Male circumcision offers the prospect of an innovative approach to HIV prevention and constitutes a unique public health intervention. However, it is impossible to know the extent to which male circumcision will impact HIV acquisition among women, and how long-lasting the effect will be. These parameters will influence the optimistic projection put forth by the authors that the HIV epidemic could be ended if circumcision coverage is widespread. If this procedure is to become a component of HIV prevention programs, high standards of surgical and post-operative care will be needed, as well as an increase in healthcare personnel capable of providing the service. Efforts will also need to address behavioral disinhibition, which might offset any benefits.


  1. Gray RH, Li X, Wawer MJ, Gange SJ, Serwadda D, Sewankambo NK, et al. Stochastic simulation of the impact of antiretroviral therapy and HIV vaccines on HIV transmission; Rakai, Uganda. AIDS 2003 Sep 5;17(13):1941-51.
  2. Kelly R, Kiwanuka N, Wawer MJ, Serwadda D, Sewankambo NK, Wabwire-Mangen F, et al. Age of male circumcision and risk of prevalent HIV infection in rural Uganda. AIDS 1999 Feb 25;13(3):399-405.
  3. Sweat MD, O'Reilly KR, Schmid GP, Denison J, de Zoysa I. Cost-effectiveness of nevirapine to prevent mother-to-child HIV transmission in eight African countries. AIDS 2004 Aug 20;18(12):1661-71.
  4. Weiss HA, Quigley MA, Hayes RJ. Male circumcision and risk of HIV infection in sub-Saharan Africa: a systematic review and meta-analysis. AIDS 2000 Oct 20;14(15):2361-70. Review.
  5. Gray RH, Kiwanuka N, Quinn TC, Sewankambo NK, Serwadda D, Mangen FW, et al. Male circumcision and HIV acquisition and transmission: cohort studies in Rakai, Uganda. Rakai Project Team. AIDS 2000 Oct 20;14(15):2371-81.
  6. Reynolds SJ, Shepherd ME, Risbud AR, Gangakhedkar RR, Brookmeyer RS, Divekar AD, et al. Male circumcision and risk of HIV-1 and other sexually transmitted infections in India. Lancet 2004 Mar 27;363(9414):1039-40.
  7. Lavreys L, Rakwar JP, Thompson ML, Jackson DJ, Mandaliya K, Chohan BH, et al. Effect of circumcision on incidence of human immunodeficiency virus type 1 and other sexually transmitted diseases: a prospective cohort study of trucking company employees in Kenya. J Infect Dis. 1999 Aug;180(2):330-6.
  8. Baeten JM, Richardson BA, Lavreys L, Rakwar JP, Mandaliya K, Bwayo JJ, et al. Female-to-male infectivity of HIV-1 among circumcised and uncircumcised Kenyan men. J Infect Dis. 2005 Feb 15;191(4):546-53. Epub 2005 Jan 18.
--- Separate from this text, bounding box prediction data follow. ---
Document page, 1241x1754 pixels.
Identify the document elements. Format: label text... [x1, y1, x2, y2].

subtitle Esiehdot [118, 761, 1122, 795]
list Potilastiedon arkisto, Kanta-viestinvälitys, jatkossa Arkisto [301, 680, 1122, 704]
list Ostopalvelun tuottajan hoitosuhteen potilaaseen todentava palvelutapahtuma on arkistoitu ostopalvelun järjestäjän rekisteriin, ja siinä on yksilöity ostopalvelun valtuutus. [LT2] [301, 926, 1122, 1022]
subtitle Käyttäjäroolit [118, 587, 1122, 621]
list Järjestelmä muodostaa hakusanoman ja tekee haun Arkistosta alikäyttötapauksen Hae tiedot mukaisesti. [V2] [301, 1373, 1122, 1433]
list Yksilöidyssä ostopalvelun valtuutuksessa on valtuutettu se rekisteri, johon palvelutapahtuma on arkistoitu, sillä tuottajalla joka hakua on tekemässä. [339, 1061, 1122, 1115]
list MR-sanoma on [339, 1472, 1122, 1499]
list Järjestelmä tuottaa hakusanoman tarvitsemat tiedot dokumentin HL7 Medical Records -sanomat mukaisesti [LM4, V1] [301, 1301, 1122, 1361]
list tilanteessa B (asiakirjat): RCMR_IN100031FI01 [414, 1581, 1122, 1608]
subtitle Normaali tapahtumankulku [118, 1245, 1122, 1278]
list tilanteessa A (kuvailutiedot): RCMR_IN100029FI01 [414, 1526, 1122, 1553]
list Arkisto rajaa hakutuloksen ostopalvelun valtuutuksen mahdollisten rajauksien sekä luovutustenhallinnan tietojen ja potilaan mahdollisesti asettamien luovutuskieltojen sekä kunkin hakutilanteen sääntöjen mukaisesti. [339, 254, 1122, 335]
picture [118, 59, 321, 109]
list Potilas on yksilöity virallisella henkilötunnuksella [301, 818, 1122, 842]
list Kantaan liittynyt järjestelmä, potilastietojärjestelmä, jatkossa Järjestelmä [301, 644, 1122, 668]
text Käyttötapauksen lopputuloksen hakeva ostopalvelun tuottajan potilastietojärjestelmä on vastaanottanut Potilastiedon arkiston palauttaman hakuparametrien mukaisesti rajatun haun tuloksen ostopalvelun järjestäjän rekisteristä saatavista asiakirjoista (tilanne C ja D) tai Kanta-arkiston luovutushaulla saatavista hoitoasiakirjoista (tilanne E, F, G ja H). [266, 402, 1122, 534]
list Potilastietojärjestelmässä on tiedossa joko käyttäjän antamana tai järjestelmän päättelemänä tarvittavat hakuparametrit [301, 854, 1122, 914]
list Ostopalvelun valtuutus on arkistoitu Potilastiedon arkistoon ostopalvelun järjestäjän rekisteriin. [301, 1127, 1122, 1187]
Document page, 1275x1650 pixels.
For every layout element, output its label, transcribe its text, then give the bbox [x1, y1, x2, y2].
  9. Auvert B, Taljaard D, Lagarde E, Sobngwi-Tambekou J, Sitta R, Puren A. Randomized, controlled intervention trial of male circumcision for reduction of HIV infection risk: the ANRS 1265 Trial. PLoS Med 2005 Nov;2(11):e298.
  10. Kahn JG, Marseille E, Auvert B. Cost-effectiveness of male circumcision for HIV prevention in a South African setting. PLoS Med 2006 Dec;3(12):e517.